• **PROBLEMS TO SOLVE**
- a) For the text on ESL reading instruction, decide whether each statement agrees with it: (i) vocabulary is one of the four components of reading; (ii) Folse recommends teaching antonyms together; (iii) Nation's approach would teach "red" before "orange." Answer yes or no for each and quote the deciding words.
- b) Write the next part of the text on ESL reading instruction, picking up after its final sentence.

While searching for information about reading in a second language I found out that wide-spread teaching practices used with English to Speakers of Other Languages (ESOL) learners’ reading skills may, in fact, be wrong.
The reason why counter-productive teaching strategies have been generalised in mainstream ESL classrooms might come from extrapolating findings from research in the context of English language learning of native speakers into the ESL context.
According to the CAELA Guide for Adult ESL Trainers, Reading consists of four components: vocabulary, alphabetic and word analysis, fluency and comprehension (Kruidenier, 2002). Although these four components are applicable to both the process of learning to read in English as L1 (Adult Basic Education, ABE) and the process of learning to read in English as L2. However, adult ESL instruction must differ from the adult basic instruction of native English speakers, simply because these two groups of learners come to the reading experience with very different prior knowledge of the subject.
The four components of Reading
Below you will find a brief explanation of the four components of reading and how they differ for both groups of learners: native English speakers learners and ESOL learners; in doing so you will also be able to identify some myths that have been around in ESL instruction for a long time as well as alternatives to teach ESL learners bearing in mind those differences.
Vocabulary refers to the words that a person knows and includes the extension and depth of that knowledge, this means that knowing a word includes knowing the different meanings of a word according to the context of a text, knowing the prefixes and suffixes of the word and how they change the meaning of the root word, etc.
Teaching vocabulary in semantic sets (colours, food, furniture) can confuse learners and this is also true for teaching antonyms together (fat/thin, tall/short) (Folse, 2004). Instead, this author suggests teaching vocabulary around looser themes such as ‘going out to eat’ or ‘planning a trip’. Nation (2000, 2005) suggests teaching vocabulary based on their frequency, for example, ‘red’ is more frequent than ‘orange’ so it is better to teach ‘red’ first.
Another common myth among ESL teachers is that acquiring words by contextual clues is a useful strategy, however, the amount of words that a student needs to know in order to guess the meaning of a new word from the context is as high as 98% in any given text (Nation, 2005). Fluent English speakers know between 10,000 and 100,000 words but a beginner ESL learner usually knows between 2,000 and 7,000 (Hadley, 1993))*. Even when the learner manages to guess the meaning of a word from the context the probability that he/she recalls that meaning in the future is very low.

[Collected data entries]
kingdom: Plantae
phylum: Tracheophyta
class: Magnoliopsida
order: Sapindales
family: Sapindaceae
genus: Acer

• **EXPECTED ANSWERS**
- a)
(i) Yes: "Reading consists of four components: vocabulary, alphabetic and word analysis, fluency and comprehension"
(ii) No: "Teaching vocabulary in semantic sets (colours, food, furniture) can confuse learners and this is also true for teaching antonyms together"
(iii) Yes: "‘red’ is more frequent than ‘orange’ so it is better to teach ‘red’ first"

- b)
What to do, instead:
- Pre-teach vocabulary in a reading passage. Select a passage that is slightly beyond the students’ level.
- Teach high-frequency words first and provide multiple exposures to these words in different contexts.
- After reading, encourage the use of new words asking students to write their own sentences.
- Encourage vocabulary learning through regular tests (matching words with their definitions or multiple-choice exercises)
- Provide lists of words for intentional learning. Ask learners to use word cards (the word on one side and its translation on the back).
- Teach the use of both monolingual and bilingual dictionaries (especially for beginner learners)
- Avoid presenting synonyms, antonyms or words in the same semantic set together.
Alphabetics and word analysis
Kruidenier (2002) defines alphabetics and word analysis as the ‘whole process of using the letters in a written alphabet to represent meaningful spoken words‘. The methods used in this process include understanding letter-sound correspondences and recognizing sight words; using context to determine meaning; knowing prefixes, suffixes, and root words; and using dictionaries.
Remember that non-native English users do not have the vocabulary base that native English speakers have (see * above).
What to do:
- Teach English letter-sound correspondence. Use English words that follow patterns ( i.e.: pat/bat/sat)
- Teach morphophonemic relationships in the English writing system (i.e.: in regular past verbs ‘ed’ ending sounds differently according to the phonological structure of the verb but their morphology has only one written form: ‘ed’)
- Teach word-analysis skills, including prefixes and suffixes.
- Identify parts of speech and their roles (nouns, adjectives, verbs, adverbs, etc.)
Fluency is the ability to read easily and accurately, with appropriate rhythm, intonation, and expression. Accuracy in oral reading may be complicated by L1 interference (at the level of letter-sound relationships, stress, intonation and pauses) so individual or choral repetition has to be done with caution.
What to do:
- Before asking for individual or choral repetition of a text consider that students hear a good model of the reading.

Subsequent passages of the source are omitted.